About this task: Using the records below, transcribe word for word the stretch from the line that contains "Healing Guide" through the line that contains "Money-back guarantee", both end lines included, and nothing else.

Input for this task:
==============================

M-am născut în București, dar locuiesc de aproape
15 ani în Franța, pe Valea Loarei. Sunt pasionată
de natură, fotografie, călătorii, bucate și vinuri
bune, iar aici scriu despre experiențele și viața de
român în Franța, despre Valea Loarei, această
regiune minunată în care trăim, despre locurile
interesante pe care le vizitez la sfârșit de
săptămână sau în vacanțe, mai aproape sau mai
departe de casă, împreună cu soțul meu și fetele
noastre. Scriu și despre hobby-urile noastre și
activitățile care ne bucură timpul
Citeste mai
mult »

==============================

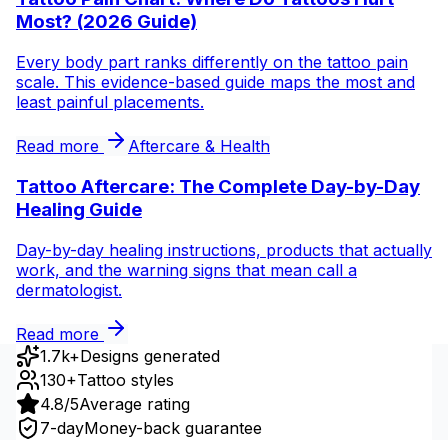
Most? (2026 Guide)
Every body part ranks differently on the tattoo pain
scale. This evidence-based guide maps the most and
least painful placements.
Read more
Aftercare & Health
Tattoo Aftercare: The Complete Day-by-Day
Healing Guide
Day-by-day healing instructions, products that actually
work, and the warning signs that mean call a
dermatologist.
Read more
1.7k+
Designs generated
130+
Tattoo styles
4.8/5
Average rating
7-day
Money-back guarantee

==============================

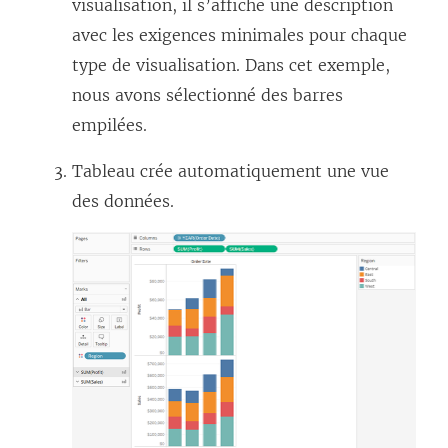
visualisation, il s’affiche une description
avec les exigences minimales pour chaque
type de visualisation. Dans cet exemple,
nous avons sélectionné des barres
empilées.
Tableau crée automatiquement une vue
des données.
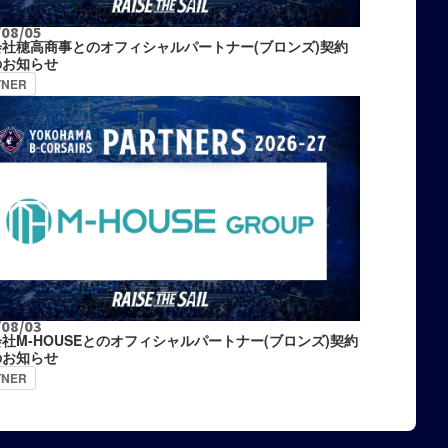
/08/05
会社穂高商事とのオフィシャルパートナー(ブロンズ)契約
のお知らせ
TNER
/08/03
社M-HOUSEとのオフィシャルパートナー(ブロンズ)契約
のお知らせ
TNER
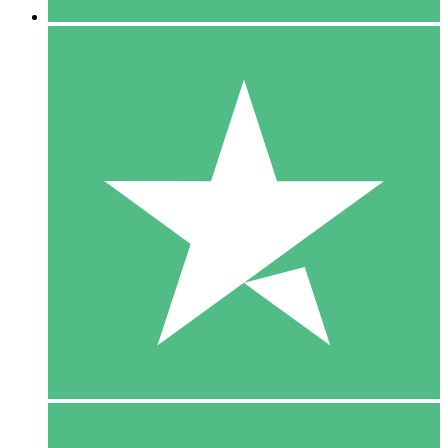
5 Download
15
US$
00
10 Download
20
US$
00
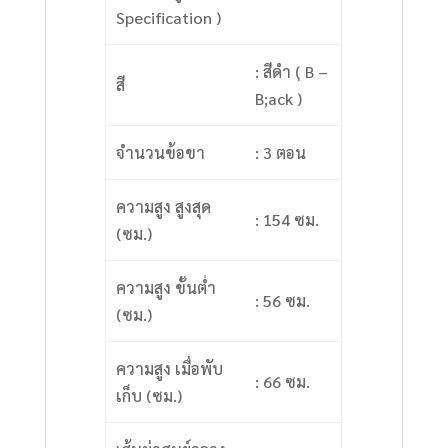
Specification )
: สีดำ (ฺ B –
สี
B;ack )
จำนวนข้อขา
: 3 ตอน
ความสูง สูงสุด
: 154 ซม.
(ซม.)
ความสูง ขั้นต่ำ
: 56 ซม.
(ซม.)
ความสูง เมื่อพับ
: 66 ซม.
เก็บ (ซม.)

==============================

Answer area:
Healing Guide
Day-by-day healing instructions, products that actually
work, and the warning signs that mean call a
dermatologist.
Read more
1.7k+
Designs generated
130+
Tattoo styles
4.8/5
Average rating
7-day
Money-back guarantee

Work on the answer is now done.